At AIRO we published four IEEE RA-L papers in the last 12 months! While IEEE RA-L doesn’t have the highest impact factor, it is a well-received journal in the robotics and automation community. The publication of four papers in RA-L is a confirmation of our research efforts in the domain of robotics and AI.

UnfoldIR: Tactile Robotic Unfolding of Cloth (June, 2023)

Robotic unfolding of cloth is challenging due to the wide range of textile materials and their ability to deform in unpredictable ways. Previous work has focused almost exclusively on visual feedback to solve this task. In this RA-L paper we present UnfoldIR (“unfolder”), a dual-arm robotic system relying on infrared (IR) tactile sensing and cloth manipulation heuristics to achieve in-air unfolding of randomly crumpled rectangular textiles by means of edge tracing.

  1. UnfoldIR : tactile robotic unfolding of cloth
    Proesmans, Remko, Verleysen, Andreas, and wyffels, Francis
    IEEE ROBOTICS AND AUTOMATION LETTERS 2023

Compliant Robust Control for Robotic Insertion of Soft Bodies (April, 2024)

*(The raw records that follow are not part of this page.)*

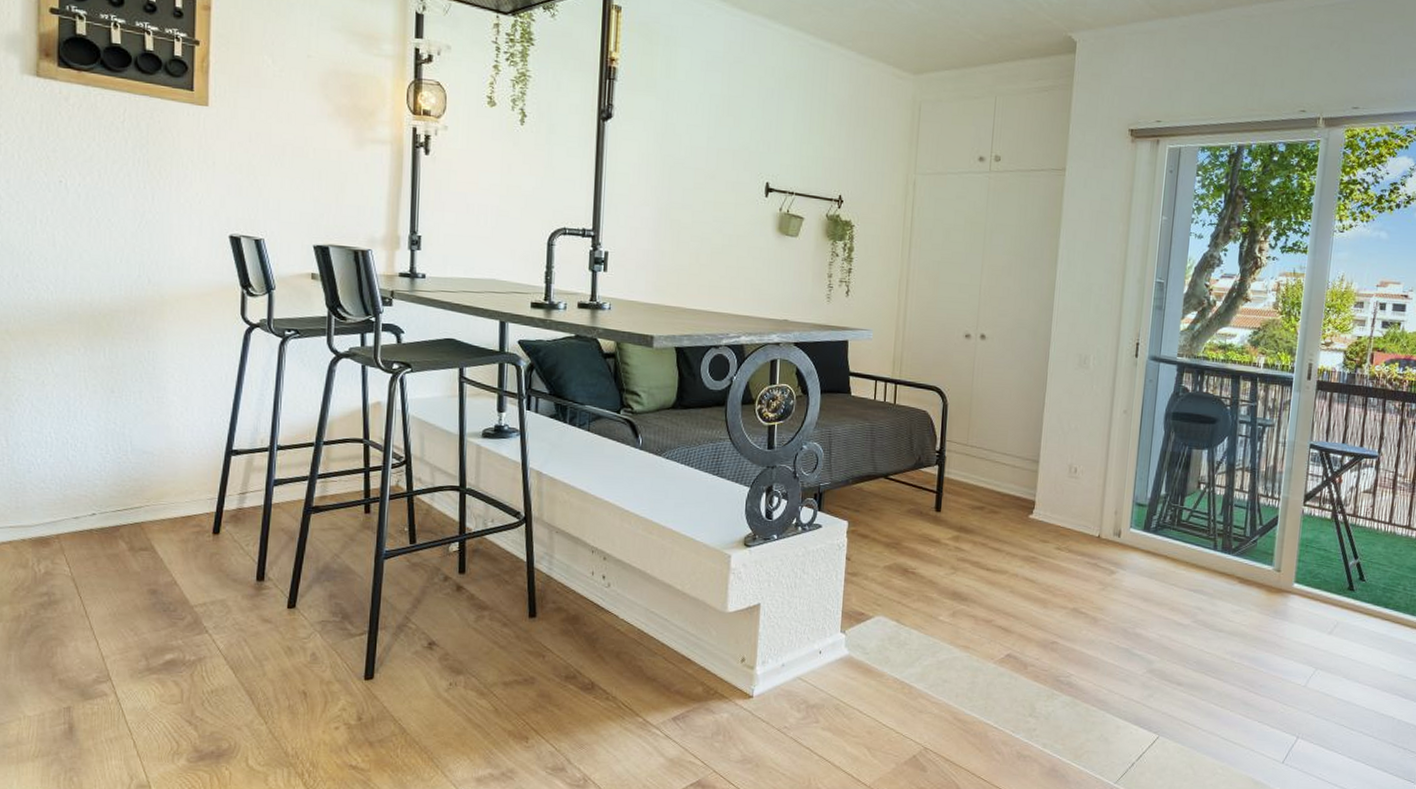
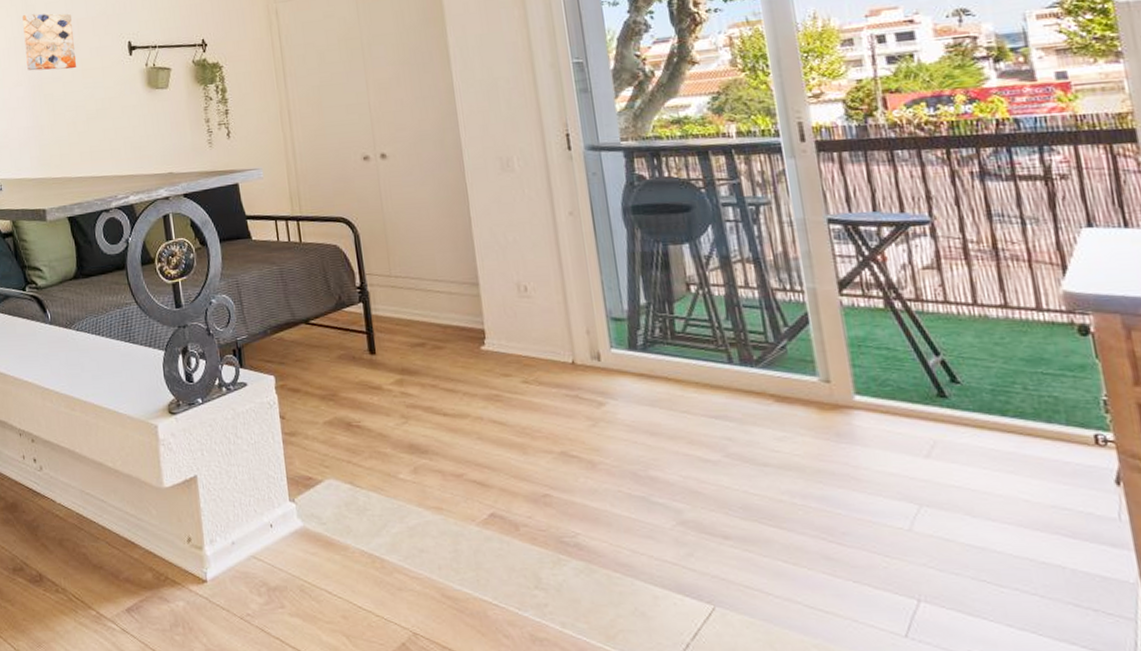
wall art: none [657,131,712,199] -> present [22,13,77,71]

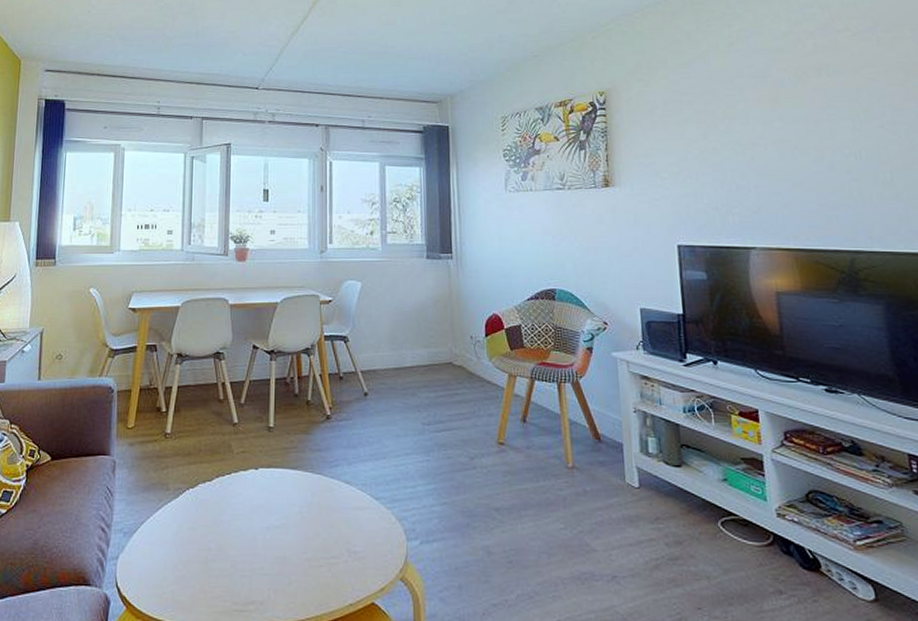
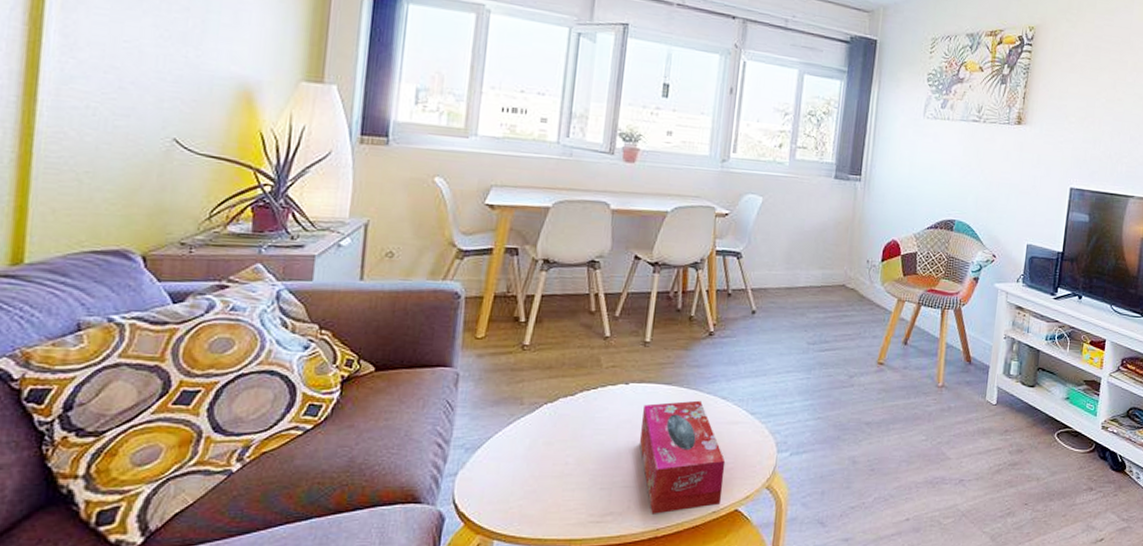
tissue box: none [274,485,357,605] -> present [640,400,726,514]

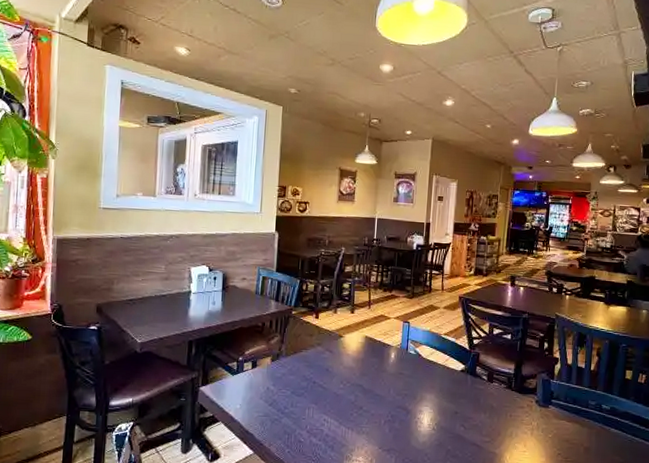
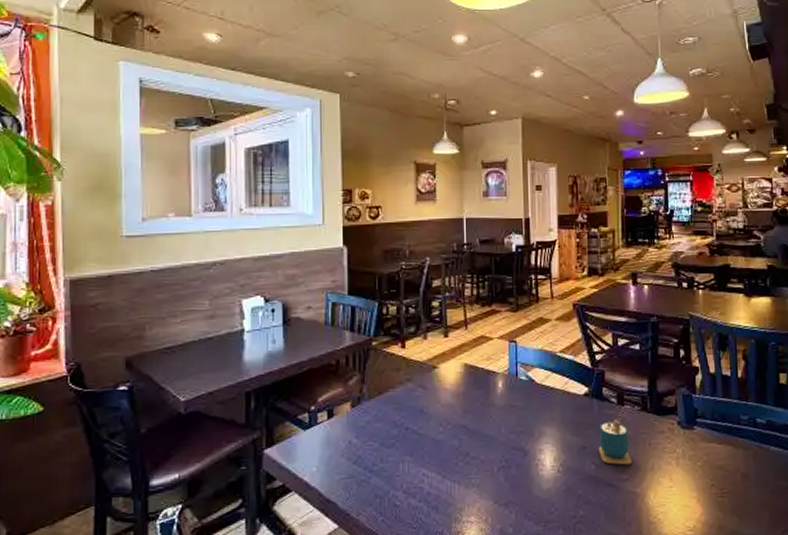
cup: none [468,389,494,431] -> present [599,413,632,465]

This IEEE RA-L paper proposes a novel framework for insertion-type tasks with soft bodies, such as cleaning a bottle with a soft brush. First, a multimodal model based on vision and force perception is trained. Domain randomization is used for the soft body's properties to overcome the simulation-to- reality gap. Second, we propose a dynamic safety lock method based on force perception, which is embedded in the training model to make sure that the tool explores and traverses the hole's path in a compliant way.

  1. Compliant robust control for robotic insertion of soft bodies
    Liu, Yi, Verleysen, Andreas, and wyffels, Francis
    IEEE ROBOTICS AND AUTOMATION LETTERS 2024

No More Mumbles: Enhancing Robot Intelligibility Through Speech Adaptation (May, 2024)

Spoken language interaction is at the heart of interpersonal communication, and people flexibly adapt their speech to different individuals and environments. It is surprising that robots, and by extension other digital devices, are not equipped to adapt their speech and instead rely on fixed speech parameters, which often hinder comprehension by the user. In this work we conducted a speech comprehension study involving 39 participants who were exposed to different environmental and contextual conditions.

Learning Keypoints for Robotic Cloth Manipulation using Synthetic Data (May, 2024)

Assistive robots should be able to wash, fold or iron clothes. However, due to the variety, deformability and self-occlusions of clothes, creating robot systems for cloth manipulation is challenging. Synthetic data is a promising direction to improve generalization, but the sim-to-real gap limits its effectiveness. To advance the use of synthetic data for cloth manipulation tasks such as robotic folding, we present a synthetic data pipeline to train keypoint detectors for almost-flattened cloth items. To evaluate its performance, we have also collected a real-world dataset (publicly available).